Task requirements –
Transcribe the records that follow. Keep every word exactly, and drop the pictures.

Material supplied –
§ §
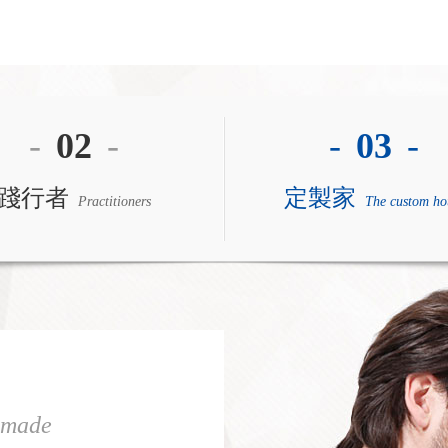
-
02
-
-
03
-
踐行者
定製家
Practitioners
The custom ho
-made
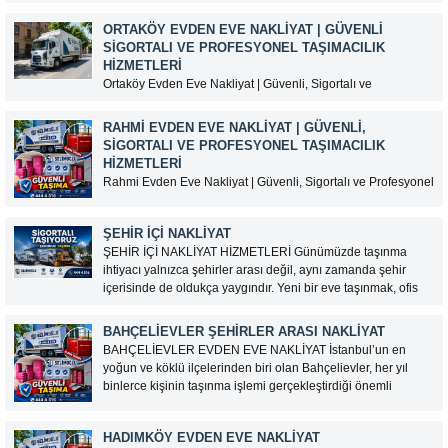
taşınmasını sağlayan kapsamlı bir lojistik hizmetidir. Uzun
mesafeli taşınmalarda doğru nakliyat firmasını seçmek,
ORTAKÖY EVDEN EVE NAKLIYAT | GÜVENLI
eşyaların hasarsız teslim edilmesi ve taşınma sürecinin
SIGORTALI VE PROFESYONEL TAŞIMACILIK
sorunsuz tamamlanması açısından...
HIZMETLERI
Ortaköy Evden Eve Nakliyat | Güvenli, Sigortalı ve
Profesyonel Taşımacılık Hizmetleri İstanbul’un en gözde
semtlerinden biri olan Ortaköy, tarihi dokusu, Boğaz
RAHMI EVDEN EVE NAKLIYAT | GÜVENLI,
manzarası ve merkezi konumuyla yoğun taşınma
SIGORTALI VE PROFESYONEL TAŞIMACILIK
hareketliliğine sahiptir. Dar sokaklar, yoğun trafik ve yüksek
HIZMETLERI
katlı binalar nedeniyle taşınma işlemleri...
Rahmi Evden Eve Nakliyat | Güvenli, Sigortalı ve Profesyonel
Taşımacılık Hizmetleri Ev taşımak, insanların hayatındaki en
önemli süreçlerden biridir. Yeni bir başlangıç yaparken
ŞEHIR İÇI NAKLIYAT
eşyaların güvenli bir şekilde taşınması büyük önem taşır. Bu
ŞEHİR İÇİ NAKLİYAT HİZMETLERİ Günümüzde taşınma
nedenle doğru nakliyat firmasını tercih etmek, hem zaman...
ihtiyacı yalnızca şehirler arası değil, aynı zamanda şehir
içerisinde de oldukça yaygındır. Yeni bir eve taşınmak, ofis
değiştirmek veya eşyaları farklı bir adrese ulaştırmak isteyen
kişiler için şehir içi nakliyat hizmetleri büyük kolaylık
BAHÇELIEVLER ŞEHIRLER ARASI NAKLIYAT
sağlamaktadır....
BAHÇELİEVLER EVDEN EVE NAKLİYAT İstanbul’un en
yoğun ve köklü ilçelerinden biri olan Bahçelievler, her yıl
binlerce kişinin taşınma işlemi gerçekleştirdiği önemli
yerleşim bölgeleri arasında bulunmaktadır. Gelişen konut
projeleri, kentsel dönüşüm çalışmaları ve artan nüfus
HADIMKÖY EVDEN EVE NAKLİYAT
nedeniyle Bahçelievler evden eve nakliyat hizmetlerine...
§ §
Written solution –
-
02
-
-
03
-
踐行者
定製家
Practitioners
The custom ho
-made
taşınmasını sağlayan kapsamlı bir lojistik hizmetidir. Uzun
mesafeli taşınmalarda doğru nakliyat firmasını seçmek,
ORTAKÖY EVDEN EVE NAKLIYAT | GÜVENLI
eşyaların hasarsız teslim edilmesi ve taşınma sürecinin
SIGORTALI VE PROFESYONEL TAŞIMACILIK
sorunsuz tamamlanması açısından...
HIZMETLERI
Ortaköy Evden Eve Nakliyat | Güvenli, Sigortalı ve
Profesyonel Taşımacılık Hizmetleri İstanbul’un en gözde
semtlerinden biri olan Ortaköy, tarihi dokusu, Boğaz
RAHMI EVDEN EVE NAKLIYAT | GÜVENLI,
manzarası ve merkezi konumuyla yoğun taşınma
SIGORTALI VE PROFESYONEL TAŞIMACILIK
hareketliliğine sahiptir. Dar sokaklar, yoğun trafik ve yüksek
HIZMETLERI
katlı binalar nedeniyle taşınma işlemleri...
Rahmi Evden Eve Nakliyat | Güvenli, Sigortalı ve Profesyonel
Taşımacılık Hizmetleri Ev taşımak, insanların hayatındaki en
önemli süreçlerden biridir. Yeni bir başlangıç yaparken
ŞEHIR İÇI NAKLIYAT
eşyaların güvenli bir şekilde taşınması büyük önem taşır. Bu
ŞEHİR İÇİ NAKLİYAT HİZMETLERİ Günümüzde taşınma
nedenle doğru nakliyat firmasını tercih etmek, hem zaman...
ihtiyacı yalnızca şehirler arası değil, aynı zamanda şehir
içerisinde de oldukça yaygındır. Yeni bir eve taşınmak, ofis
değiştirmek veya eşyaları farklı bir adrese ulaştırmak isteyen
kişiler için şehir içi nakliyat hizmetleri büyük kolaylık
BAHÇELIEVLER ŞEHIRLER ARASI NAKLIYAT
sağlamaktadır....
BAHÇELİEVLER EVDEN EVE NAKLİYAT İstanbul’un en
yoğun ve köklü ilçelerinden biri olan Bahçelievler, her yıl
binlerce kişinin taşınma işlemi gerçekleştirdiği önemli
yerleşim bölgeleri arasında bulunmaktadır. Gelişen konut
projeleri, kentsel dönüşüm çalışmaları ve artan nüfus
HADIMKÖY EVDEN EVE NAKLİYAT
nedeniyle Bahçelievler evden eve nakliyat hizmetlerine...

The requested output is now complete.